■ Your instructions
Check every line of the material below for the string "templates". State how many lines have it.

......

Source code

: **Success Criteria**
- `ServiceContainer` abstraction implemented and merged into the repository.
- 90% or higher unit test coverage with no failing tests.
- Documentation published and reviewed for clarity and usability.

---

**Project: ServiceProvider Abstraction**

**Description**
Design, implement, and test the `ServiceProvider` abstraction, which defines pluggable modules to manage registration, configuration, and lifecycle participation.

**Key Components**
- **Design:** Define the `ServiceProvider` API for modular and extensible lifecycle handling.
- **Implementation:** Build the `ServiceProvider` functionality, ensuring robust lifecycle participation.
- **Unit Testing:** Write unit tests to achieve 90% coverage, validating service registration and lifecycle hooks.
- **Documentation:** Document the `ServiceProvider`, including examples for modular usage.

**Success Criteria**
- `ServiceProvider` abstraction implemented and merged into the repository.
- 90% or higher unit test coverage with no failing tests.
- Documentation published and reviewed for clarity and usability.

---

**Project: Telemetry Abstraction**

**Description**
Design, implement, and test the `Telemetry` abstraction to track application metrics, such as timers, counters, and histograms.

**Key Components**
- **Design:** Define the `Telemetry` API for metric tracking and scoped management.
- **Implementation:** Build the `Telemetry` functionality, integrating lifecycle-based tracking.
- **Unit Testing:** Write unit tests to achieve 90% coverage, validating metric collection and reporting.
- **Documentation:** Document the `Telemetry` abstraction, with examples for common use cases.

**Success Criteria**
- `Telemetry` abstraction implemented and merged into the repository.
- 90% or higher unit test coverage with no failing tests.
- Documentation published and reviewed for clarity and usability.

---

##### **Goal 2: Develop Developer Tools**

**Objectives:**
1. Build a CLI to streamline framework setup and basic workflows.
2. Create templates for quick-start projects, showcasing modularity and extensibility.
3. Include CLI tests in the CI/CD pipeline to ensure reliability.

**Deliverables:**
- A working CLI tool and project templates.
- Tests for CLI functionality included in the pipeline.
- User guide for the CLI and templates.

......

■ Problem solution
3